Bitcoin is not a good consumer product - starfire
http://lucumr.pocoo.org/2015/4/13/bitcoin-and-cryptocurrencies/

======
kanzure
Hmm, calling bitcoin slow is a little strange. Are you talking about
confirmations, where other networks take 100s of days? But since it's "not a
technical post", I wonder whether technical knowledge is invited to his
discussion.

Whether confirmations happen instantly (violating physical speed of light
constraints imposed by reality) or take minutes or even months (ahem, Visa
etc), does not seem to play any important role into whether something is fit
for a consumer product. I'll give an example: even in the case of Visa's
network, consumers are somewhat isolated from the long confirmation delays,
and the costs imposed by confirmation delays are shoveled on to the merchants
anyway. This is not because a centralized system like Visa requires that
design, but rather because they made those choices when providing a product to
merchants and consumers. Likewise, others have made similar products with
bitcoin. That bitcoin confirmation delays are shorter has no bearing on
whether a business can hold funds for 80000 days or whatever you want. This
has little to do with suitability for productization. But perhaps this point
is too nuanced for "a post that isn't technical".

My own opinion is that I don't really mind whether consumers are "directly"
using bitcoin or not. I mean, I certainly don't care if they are manually
bitbanging out their own bitcoin transactions or clicking buttons telling
software to make transactions. That's a really trivial detail in the scheme of
things....

As for being "completely incapable of handling transactions on the volume of
the banking system itself", you mention settlement but I don't think you go
far enough. Please, tell me the "correct" number of transactions for a
civilization such as ours would create daily during normal activity. What is
the "right" number and how should it be decided? Should the system exclude the
transactions from someone making 100 trillion transactions per minute? What
about 1 quadrillion per day? I suspect that this is an unanswerable, totally
boring question. Instead, transactions should be based on batching and
settlement, which is where the ideas for payment channels is coming from.
There's also some recent talk on these lines called "lightning network". More
broadly, see
[http://sourceforge.net/p/bitcoin/mailman/message/33405247/](http://sourceforge.net/p/bitcoin/mailman/message/33405247/)

Some argue that bitcoin is not "wasteful" because there is a real, meaningful
use to byzantine agreement. I would recommend
[https://download.wpsoftware.net/bitcoin/asic-
faq.pdf](https://download.wpsoftware.net/bitcoin/asic-faq.pdf) and
[https://download.wpsoftware.net/bitcoin/pos.pdf](https://download.wpsoftware.net/bitcoin/pos.pdf)
and
[https://download.wpsoftware.net/bitcoin/alts.pdf](https://download.wpsoftware.net/bitcoin/alts.pdf)
for some light reading on this subject.

INSTRUCTIONS.
**1.** In the bitcoin thread, condense the paragraph starting "As for being 'completely incapable of handling transactions'" into a short bulleted list that keeps its main points.
**2.** List every URL that appears in the bitcoin thread.
**3.** Return the portion of the bitcoin thread that begins at the words "There's also some" and stops after "on this subject.".
The data after this point come from a separate, unrelated source.

DATASET EXTRACT.
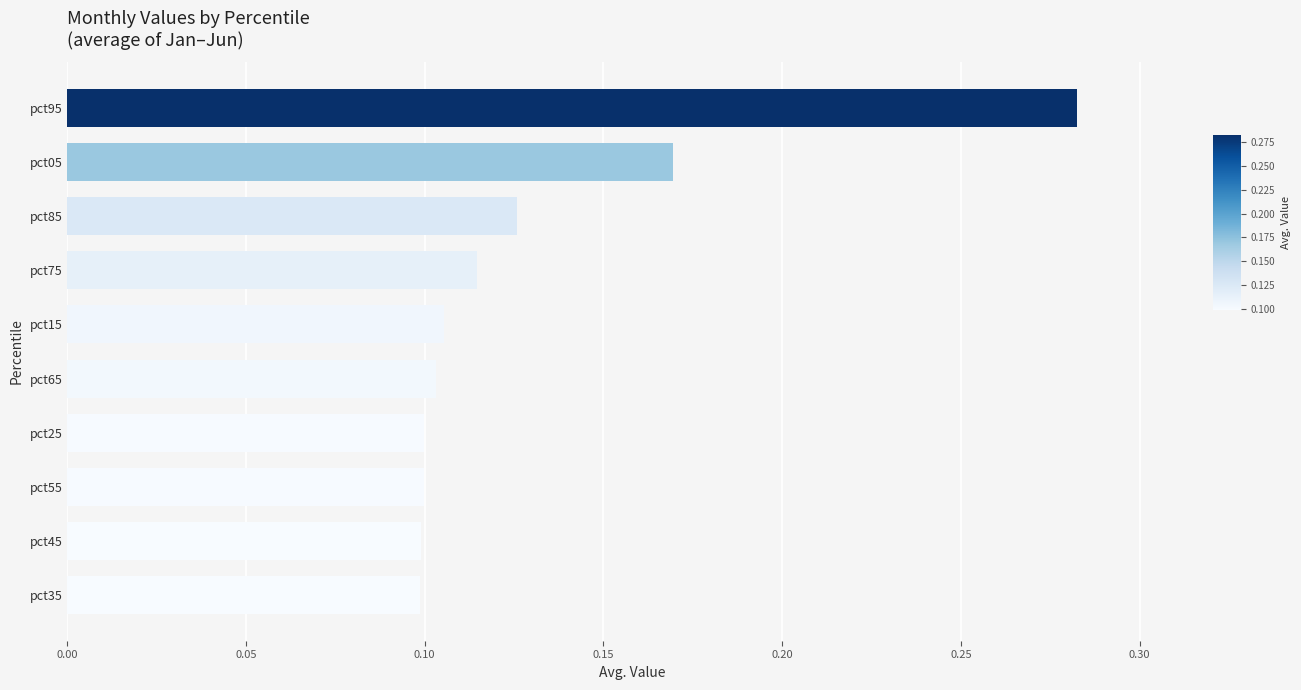

What is the label of the 4th bar from the bottom?

pct25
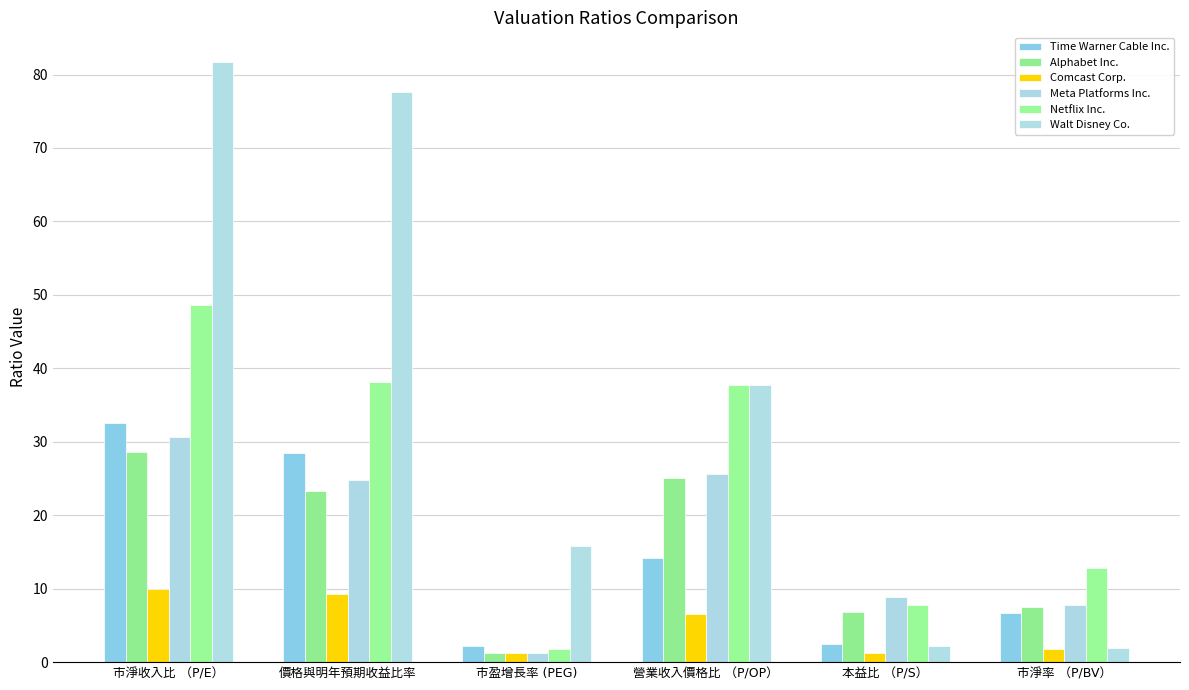

Rank the series by their maximum value, from lowest to highest.

Comcast Corp., Alphabet Inc., Meta Platforms Inc., Time Warner Cable Inc., Netflix Inc., Walt Disney Co.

SOLUTION SET.
**1.**
- The post mentions settlement in response to the claim that bitcoin can't handle banking-system transaction volume, but the commenter says it doesn't go far enough.
- The commenter asks how many transactions our civilization should "correctly" create daily and how that number would be decided. For example, should 100 trillion transactions per minute or 1 quadrillion per day be excluded?
- The commenter suspects this question is unanswerable and boring.
- Instead, transactions should rely on batching and settlement, which is where payment channel ideas come from.
- The commenter cites recent talk of a "lightning network" and links a sourceforge mailing-list message for broader context.

**2.**
- http://lucumr.pocoo.org/2015/4/13/bitcoin-and-cryptocurrencies/
- http://sourceforge.net/p/bitcoin/mailman/message/33405247/
- https://download.wpsoftware.net/bitcoin/asic-faq.pdf
- https://download.wpsoftware.net/bitcoin/pos.pdf
- https://download.wpsoftware.net/bitcoin/alts.pdf

**3.**
There's also some recent talk on these lines called "lightning network". More
broadly, see
[http://sourceforge.net/p/bitcoin/mailman/message/33405247/](http://sourceforge.net/p/bitcoin/mailman/message/33405247/)

Some argue that bitcoin is not "wasteful" because there is a real, meaningful
use to byzantine agreement. I would recommend
[https://download.wpsoftware.net/bitcoin/asic-
faq.pdf](https://download.wpsoftware.net/bitcoin/asic-faq.pdf) and
[https://download.wpsoftware.net/bitcoin/pos.pdf](https://download.wpsoftware.net/bitcoin/pos.pdf)
and
[https://download.wpsoftware.net/bitcoin/alts.pdf](https://download.wpsoftware.net/bitcoin/alts.pdf)
for some light reading on this subject.